Start of Records for processing

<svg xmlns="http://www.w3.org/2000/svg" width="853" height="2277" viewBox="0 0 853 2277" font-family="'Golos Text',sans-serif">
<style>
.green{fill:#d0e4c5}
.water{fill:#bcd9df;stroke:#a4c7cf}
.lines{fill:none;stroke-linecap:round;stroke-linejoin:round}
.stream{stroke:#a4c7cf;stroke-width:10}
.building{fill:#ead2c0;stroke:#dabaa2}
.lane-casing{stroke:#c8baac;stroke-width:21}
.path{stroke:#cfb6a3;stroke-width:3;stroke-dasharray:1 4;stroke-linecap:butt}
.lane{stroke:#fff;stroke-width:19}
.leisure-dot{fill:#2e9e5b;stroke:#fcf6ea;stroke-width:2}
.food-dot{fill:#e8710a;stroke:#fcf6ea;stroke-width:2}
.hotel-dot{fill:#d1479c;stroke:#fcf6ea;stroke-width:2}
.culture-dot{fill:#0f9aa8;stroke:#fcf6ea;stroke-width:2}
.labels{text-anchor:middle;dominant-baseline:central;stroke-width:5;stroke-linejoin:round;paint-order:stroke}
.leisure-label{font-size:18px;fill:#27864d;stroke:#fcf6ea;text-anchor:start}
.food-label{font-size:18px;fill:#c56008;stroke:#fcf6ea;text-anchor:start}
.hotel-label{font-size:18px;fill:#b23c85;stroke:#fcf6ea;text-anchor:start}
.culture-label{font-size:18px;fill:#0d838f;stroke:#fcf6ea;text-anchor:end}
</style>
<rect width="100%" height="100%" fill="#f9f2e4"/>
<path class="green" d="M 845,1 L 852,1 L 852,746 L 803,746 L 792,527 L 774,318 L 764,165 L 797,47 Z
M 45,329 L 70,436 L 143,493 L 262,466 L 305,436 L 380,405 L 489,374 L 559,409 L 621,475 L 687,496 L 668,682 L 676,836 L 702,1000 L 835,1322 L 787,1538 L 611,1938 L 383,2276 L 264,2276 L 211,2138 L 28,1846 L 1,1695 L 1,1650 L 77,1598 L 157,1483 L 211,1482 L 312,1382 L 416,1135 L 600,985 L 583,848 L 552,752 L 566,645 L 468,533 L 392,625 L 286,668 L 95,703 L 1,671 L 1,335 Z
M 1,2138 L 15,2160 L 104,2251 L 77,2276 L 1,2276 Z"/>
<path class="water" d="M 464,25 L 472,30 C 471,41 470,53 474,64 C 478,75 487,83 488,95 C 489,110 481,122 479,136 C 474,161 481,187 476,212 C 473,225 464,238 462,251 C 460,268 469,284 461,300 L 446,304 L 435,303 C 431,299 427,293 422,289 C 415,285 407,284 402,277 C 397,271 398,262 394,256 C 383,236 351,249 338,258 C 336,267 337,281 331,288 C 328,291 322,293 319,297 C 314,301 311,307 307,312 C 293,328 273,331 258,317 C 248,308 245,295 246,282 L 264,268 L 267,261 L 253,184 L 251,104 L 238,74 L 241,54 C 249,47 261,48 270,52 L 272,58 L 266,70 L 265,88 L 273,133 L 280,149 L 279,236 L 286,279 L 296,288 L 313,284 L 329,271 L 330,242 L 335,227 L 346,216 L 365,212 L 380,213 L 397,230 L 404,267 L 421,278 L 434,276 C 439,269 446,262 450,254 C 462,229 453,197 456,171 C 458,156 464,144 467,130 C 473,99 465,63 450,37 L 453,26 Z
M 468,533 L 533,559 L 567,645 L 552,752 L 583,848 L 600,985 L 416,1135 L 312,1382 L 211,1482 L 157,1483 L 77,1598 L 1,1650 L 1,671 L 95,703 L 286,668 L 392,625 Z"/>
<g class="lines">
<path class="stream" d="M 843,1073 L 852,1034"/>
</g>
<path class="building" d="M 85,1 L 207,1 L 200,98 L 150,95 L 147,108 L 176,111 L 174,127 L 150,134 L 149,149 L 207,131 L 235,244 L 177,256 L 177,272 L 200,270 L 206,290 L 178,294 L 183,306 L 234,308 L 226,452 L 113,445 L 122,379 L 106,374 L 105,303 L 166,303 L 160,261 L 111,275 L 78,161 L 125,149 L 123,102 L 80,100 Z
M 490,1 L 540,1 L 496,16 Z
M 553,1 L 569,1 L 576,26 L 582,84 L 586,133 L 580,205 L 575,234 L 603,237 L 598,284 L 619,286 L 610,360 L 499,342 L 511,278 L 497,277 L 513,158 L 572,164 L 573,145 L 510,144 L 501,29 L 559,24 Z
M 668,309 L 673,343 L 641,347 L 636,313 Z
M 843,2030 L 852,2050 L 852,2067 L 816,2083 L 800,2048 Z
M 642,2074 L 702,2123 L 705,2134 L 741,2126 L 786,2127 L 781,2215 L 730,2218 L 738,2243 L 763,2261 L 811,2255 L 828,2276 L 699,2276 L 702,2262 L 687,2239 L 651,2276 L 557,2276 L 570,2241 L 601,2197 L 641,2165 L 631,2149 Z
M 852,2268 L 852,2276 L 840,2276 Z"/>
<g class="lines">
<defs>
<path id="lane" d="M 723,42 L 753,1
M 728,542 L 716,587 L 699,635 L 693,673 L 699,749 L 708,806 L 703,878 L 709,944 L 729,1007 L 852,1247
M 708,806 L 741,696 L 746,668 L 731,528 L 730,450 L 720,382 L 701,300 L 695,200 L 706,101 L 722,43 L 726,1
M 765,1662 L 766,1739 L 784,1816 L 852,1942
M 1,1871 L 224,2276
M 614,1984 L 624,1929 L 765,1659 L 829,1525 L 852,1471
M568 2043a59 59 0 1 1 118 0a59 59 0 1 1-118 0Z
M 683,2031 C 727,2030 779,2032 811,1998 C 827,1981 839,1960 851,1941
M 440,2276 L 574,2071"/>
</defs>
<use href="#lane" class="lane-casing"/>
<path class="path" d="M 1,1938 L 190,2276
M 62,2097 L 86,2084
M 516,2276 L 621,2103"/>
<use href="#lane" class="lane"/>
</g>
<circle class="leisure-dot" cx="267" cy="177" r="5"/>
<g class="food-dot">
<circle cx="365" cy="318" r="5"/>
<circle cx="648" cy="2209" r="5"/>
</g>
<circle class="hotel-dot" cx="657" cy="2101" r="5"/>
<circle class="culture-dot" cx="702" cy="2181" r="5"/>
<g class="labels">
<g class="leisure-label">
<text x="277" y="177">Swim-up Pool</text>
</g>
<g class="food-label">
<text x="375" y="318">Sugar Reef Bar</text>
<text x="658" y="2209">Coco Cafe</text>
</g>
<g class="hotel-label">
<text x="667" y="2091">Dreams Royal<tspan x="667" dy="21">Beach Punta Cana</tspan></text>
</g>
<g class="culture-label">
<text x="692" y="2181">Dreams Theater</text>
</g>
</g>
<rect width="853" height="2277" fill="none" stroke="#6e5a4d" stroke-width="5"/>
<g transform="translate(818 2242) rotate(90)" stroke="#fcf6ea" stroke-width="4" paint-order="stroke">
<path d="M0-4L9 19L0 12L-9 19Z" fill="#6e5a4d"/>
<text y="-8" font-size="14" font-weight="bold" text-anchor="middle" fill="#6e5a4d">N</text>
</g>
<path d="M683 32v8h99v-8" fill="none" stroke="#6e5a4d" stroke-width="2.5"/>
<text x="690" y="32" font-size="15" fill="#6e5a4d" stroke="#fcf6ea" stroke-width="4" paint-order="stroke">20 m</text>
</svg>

End of Records for processing
Start of Records for processing

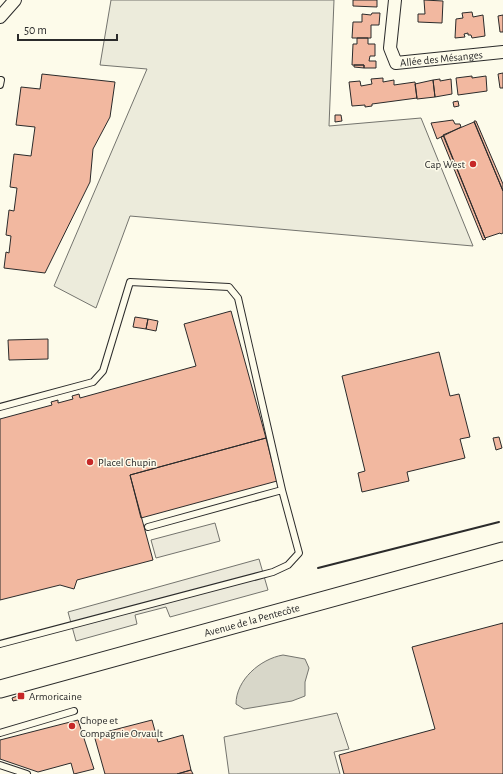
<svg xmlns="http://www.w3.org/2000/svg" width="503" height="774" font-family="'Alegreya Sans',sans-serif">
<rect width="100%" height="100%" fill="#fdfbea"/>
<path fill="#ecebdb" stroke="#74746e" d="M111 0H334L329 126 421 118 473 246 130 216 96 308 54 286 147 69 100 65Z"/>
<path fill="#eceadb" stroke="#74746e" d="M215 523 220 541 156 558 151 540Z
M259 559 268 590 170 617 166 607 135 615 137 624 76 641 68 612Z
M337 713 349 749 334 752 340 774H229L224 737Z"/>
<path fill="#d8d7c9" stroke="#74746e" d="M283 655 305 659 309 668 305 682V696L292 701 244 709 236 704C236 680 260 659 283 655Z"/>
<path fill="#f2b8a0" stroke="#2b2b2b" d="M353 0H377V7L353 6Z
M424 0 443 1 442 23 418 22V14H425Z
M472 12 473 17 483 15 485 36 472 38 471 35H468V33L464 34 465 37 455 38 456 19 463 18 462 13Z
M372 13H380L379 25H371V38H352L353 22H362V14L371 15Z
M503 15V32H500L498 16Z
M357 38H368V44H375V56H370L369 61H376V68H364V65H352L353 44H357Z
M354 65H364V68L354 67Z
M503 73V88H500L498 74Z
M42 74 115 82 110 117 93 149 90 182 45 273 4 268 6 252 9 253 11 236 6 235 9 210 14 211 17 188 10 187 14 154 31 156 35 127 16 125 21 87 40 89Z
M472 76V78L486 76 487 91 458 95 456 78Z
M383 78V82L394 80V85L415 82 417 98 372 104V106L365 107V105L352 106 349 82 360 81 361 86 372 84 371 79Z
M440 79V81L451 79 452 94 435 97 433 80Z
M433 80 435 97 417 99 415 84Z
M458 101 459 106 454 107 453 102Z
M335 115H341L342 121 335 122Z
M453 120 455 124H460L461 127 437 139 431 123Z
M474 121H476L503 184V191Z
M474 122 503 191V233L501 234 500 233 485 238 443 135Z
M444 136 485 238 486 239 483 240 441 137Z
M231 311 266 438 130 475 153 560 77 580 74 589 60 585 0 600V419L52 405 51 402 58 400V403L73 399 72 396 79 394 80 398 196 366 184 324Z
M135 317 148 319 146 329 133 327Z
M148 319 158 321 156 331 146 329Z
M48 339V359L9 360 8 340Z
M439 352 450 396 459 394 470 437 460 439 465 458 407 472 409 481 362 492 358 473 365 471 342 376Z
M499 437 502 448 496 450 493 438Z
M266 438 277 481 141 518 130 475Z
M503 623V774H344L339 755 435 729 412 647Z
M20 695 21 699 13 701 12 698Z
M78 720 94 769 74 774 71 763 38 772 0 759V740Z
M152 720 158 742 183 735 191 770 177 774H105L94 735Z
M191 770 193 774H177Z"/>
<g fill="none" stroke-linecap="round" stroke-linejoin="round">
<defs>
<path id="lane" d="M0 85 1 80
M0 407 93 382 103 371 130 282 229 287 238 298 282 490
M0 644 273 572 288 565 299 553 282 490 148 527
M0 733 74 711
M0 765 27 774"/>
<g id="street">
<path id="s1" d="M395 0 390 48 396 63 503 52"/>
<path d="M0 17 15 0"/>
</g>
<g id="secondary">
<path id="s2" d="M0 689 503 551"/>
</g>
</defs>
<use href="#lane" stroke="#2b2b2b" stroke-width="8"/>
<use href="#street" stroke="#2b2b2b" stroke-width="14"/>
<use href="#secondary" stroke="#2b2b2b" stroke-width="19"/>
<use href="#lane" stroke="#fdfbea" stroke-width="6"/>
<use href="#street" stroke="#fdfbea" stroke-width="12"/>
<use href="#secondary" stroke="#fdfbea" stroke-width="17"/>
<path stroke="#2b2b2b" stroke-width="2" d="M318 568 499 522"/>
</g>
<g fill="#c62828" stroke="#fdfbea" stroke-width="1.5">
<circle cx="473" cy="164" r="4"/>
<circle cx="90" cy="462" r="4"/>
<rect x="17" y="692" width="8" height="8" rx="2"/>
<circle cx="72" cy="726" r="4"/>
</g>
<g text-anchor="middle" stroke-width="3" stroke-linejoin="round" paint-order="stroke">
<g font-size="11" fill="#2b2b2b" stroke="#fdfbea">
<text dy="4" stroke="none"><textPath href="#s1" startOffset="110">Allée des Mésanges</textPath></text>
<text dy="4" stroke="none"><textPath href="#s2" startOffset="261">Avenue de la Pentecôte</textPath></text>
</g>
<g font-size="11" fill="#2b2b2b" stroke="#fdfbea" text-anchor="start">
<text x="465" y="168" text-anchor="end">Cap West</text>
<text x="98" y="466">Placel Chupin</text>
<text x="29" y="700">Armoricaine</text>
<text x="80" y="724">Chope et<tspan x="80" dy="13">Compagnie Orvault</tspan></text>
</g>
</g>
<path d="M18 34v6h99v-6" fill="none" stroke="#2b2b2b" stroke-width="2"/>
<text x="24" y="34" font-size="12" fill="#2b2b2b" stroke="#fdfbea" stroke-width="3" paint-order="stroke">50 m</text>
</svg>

End of Records for processing

Please work out the number of lines in the listing that hold "linecap". Nothing besides the number is wanted.

- [Reply] 3